Now, it’s up to the Mets’ ownership to make this thing happen. They’re the ones in need of revenue, which they could conceivably get from another team playing at Citi Field. As Mets executive vice president David Howard told the New York Times, “We’re excited about hosting events like this, but we certainly intend to make money. That’s all part of the motivation of doing events like this.”
It is possible to envision a New York team playing its games at Citi Field, especially after last night’s initial run. Howard said another “friendly” match would be announced for later this summer between a prominent European club team and one from Central America. (The announcement came shortly afterward that the match would take place on July 26, between Juventus and the Mexican team Club America.
Obviously, the dimensions of a field created for baseball are not perfectly suited for soccer, and unlike Red Bull Arena, Citi Field will never get soccer fans right down on top of the action.
At the game this week, one goal was placed in foul territory a bit beyond the third base bag, right about where David Wright made this catch back in 2009. The other goal was located out in right field, approximately on the spot where Andrew McCutchen made this catch last week.
The far sideline stretched along left field, approximately 20 feet from the wall at its closest point. That provided the fans in what are normally the worst baseball seats with the best view of the soccer match.
The real problem, from a sightline perspective, comes along the near sideline, which runs from around the spot Jose Reyes dances off third base to the right field corner.

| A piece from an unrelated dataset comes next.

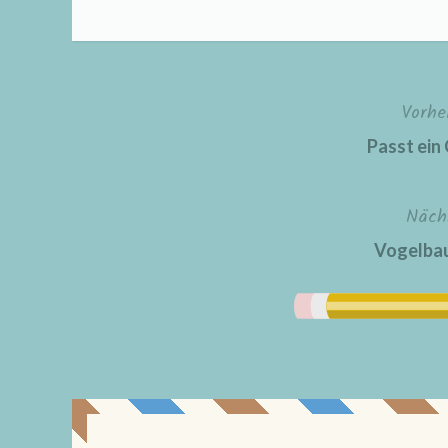
Vorhe
Beitragsnavigation
Passt ein 
Näch
Vogelbau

Most of the fans along the first-base line are quite removed from the action as a result—an unavoidable consequence of baseball field geometry. The tradeoff is a remarkable proximity for the fans near the right field corner to the corner of the soccer field, almost like in a European stadium.
The crowd itself certainly added to that ambience. Well over an hour before the match, huge throngs wearing the yellow of Ecuador and the white and blue of Greece gathered, though Ecuador fans seemed to outnumber the Greek supporters by roughly four to one. Songs, drums, and the ever-present vuvuzuelas made the exterior of Citi Field festive for the first time since it opened.

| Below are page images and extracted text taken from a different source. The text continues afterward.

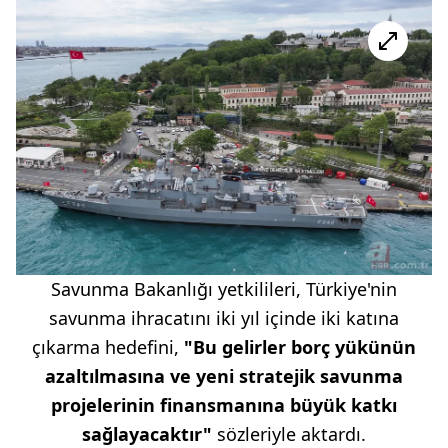
Savunma Bakanlığı yetkilileri, Türkiye'nin
savunma ihracatını iki yıl içinde iki katına
çıkarma hedefini,
"Bu gelirler borç yükünün
azaltılmasına ve yeni stratejik savunma
projelerinin finansmanına büyük katkı
sağlayacaktır"
sözleriyle aktardı.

Inside, food and drink vendors managed to get fans back to their seats during halftime. This is a consistent problem for any soccer venue to address: how to serve a huge crowd during a short break. Unlike during a Mets game, when Citi Field’s corridors are pretty crowded no matter the inning, the walkways were empty during the match itself, then jammed at halftime. By the start of the second half, most fans had been served and returned to their seats.
The attendance of 39,656 isn’t predictive of a routine MLS turnout—friendlies usually outdraw MLS matches, in the New York area and around the country. And MLS is no closer to having a finalized ownership group in New York today than yesterday.

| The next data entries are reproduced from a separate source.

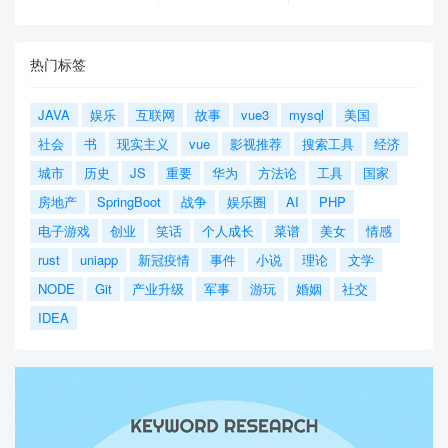
热门标签
JAVA
娱乐
互联网
故事
vue3
mysql
美国
社会
书
现实主义
vue
影视推荐
搜索工具
经济
城市
历史
JS
重要
华为
方法论
工具
国家
房地产
SpringBoot
战争
娱乐圈
AI
PHP
电子游戏
创业
笑话
个人成长
菜谱
美女
情感
rust
uniapp
新冠疫情
事件
小说
理论
文学
NODE
Git
产业升级
军事
游玩
婚姻
社交
IDEA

But as venues go, Citi Field is far superior to other converted stadiums, such as Giants Stadium or Detroit’s Ford Field, which hosted a Gold Cup match between the United States and Canada Tuesday night at the same time. (Just 28,209 showed up for that match, and the turf appeared to come apart during play.)
As time wound down in the game, and Ecuador pressured the Greece goal, the noise from the crowd demonstrated decisively that Citi Field can actually get loud, when there’s something to get excited about.